- Interactive map of Chutak Hydroelectric Plant
- Official name: Chutak Hydroelectric Plant
- Location: Ladakh India
- Coordinates: 34°27′32.77″N 76°04′28.72″E﻿ / ﻿34.4591028°N 76.0746444°E
- Opening date: 2014

Dam and spillways
- Impounds: Suru River
- Height: 15 m (49 ft)
- Length: 47.5 m (156 ft)

Reservoir
- Creates: Chutak Barrage

= Chutak Hydroelectric Plant =

Dam in Ladakh, India

The Chutak Hydroelectric Plant is a run-of-the-river power project on the Suru River (a tributary of Indus) in Kargil district in the Indian union territory of Ladakh. The barrage of the project is at Sarze village and the powerhouse is located on the right bank of the Suru near Chutak village. The project construction began on 23 September 2006, and the first three generators were commissioned in November 2012. The fourth was commissioned in January 2013.

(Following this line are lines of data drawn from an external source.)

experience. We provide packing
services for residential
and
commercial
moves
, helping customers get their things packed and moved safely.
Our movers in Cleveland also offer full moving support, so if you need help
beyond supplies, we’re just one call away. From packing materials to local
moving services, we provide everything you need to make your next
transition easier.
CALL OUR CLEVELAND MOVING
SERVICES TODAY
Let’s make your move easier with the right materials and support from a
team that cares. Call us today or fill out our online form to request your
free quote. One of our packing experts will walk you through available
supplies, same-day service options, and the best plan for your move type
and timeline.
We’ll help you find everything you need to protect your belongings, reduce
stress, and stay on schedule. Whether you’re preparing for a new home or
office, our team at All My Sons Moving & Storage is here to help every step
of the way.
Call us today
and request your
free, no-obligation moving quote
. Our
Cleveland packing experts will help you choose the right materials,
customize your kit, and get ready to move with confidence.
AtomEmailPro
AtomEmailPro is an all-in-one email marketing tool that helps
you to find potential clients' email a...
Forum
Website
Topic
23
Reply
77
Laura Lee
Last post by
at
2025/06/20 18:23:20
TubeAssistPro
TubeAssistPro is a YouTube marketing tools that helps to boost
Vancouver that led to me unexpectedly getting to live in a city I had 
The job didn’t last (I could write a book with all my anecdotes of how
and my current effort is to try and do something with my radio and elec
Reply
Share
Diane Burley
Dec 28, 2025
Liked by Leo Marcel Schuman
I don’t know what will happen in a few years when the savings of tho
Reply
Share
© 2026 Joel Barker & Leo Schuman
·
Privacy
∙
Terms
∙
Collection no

The project included construction of a 47.5 m barrage, having 15 m height above the crest level, an underground powerhouse, and 3.3 m dia and 10.02 km long head race tunnel and installation of four nos. of vertical Francis turbine of 11 MW each.
The project utilises a gross head of 63.4 m to generate 216.41 GWh in a 90% dependable year with an installed capacity of 44 MW. Each 11 MW underground generating unit was designed to operate under a rated head of 52 m and a rated discharge of 24.05 cubic metres per second. The barrage diverts water from the river and involves a flooding of only 0.135 km2. Thus the power density is 44 MW per 0.135 km2, i.e. very high 326 W/m2, compared to dam-based hydroelectric projects. The project will be connected to the Northern Grid by the 220 kV Leh-Srinagar transmission line, which is to be scheduled for commissioning along with project’s commissioning.

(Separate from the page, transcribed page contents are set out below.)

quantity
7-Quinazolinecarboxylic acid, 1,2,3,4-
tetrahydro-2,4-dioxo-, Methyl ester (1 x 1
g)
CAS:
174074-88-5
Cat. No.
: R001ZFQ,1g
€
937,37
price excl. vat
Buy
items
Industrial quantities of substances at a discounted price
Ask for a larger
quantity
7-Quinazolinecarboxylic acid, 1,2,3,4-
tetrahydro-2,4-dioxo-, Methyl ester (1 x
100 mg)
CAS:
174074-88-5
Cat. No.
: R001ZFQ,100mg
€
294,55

The project was developed by M/s National Hydroelectric Power Corporation Ltd. The generating equipment was supplied, erected and commissioned by M/s Bharat Heavy Electricals Limited. The generator/turbine was manufactured by BHEL's Bhopal unit whereas the controls were supplied by BHEL's Bangalore unit. The erection and commissioning was done by BHEL's Power Sector. As of date all four generating units of this project are running successfully.

The project, along with the Nimoo Bazgo Hydroelectric Plant, was certified as compliant with the Indus Waters Treaty by the Indian Central Water Commission, with the project information passed over to Pakistan.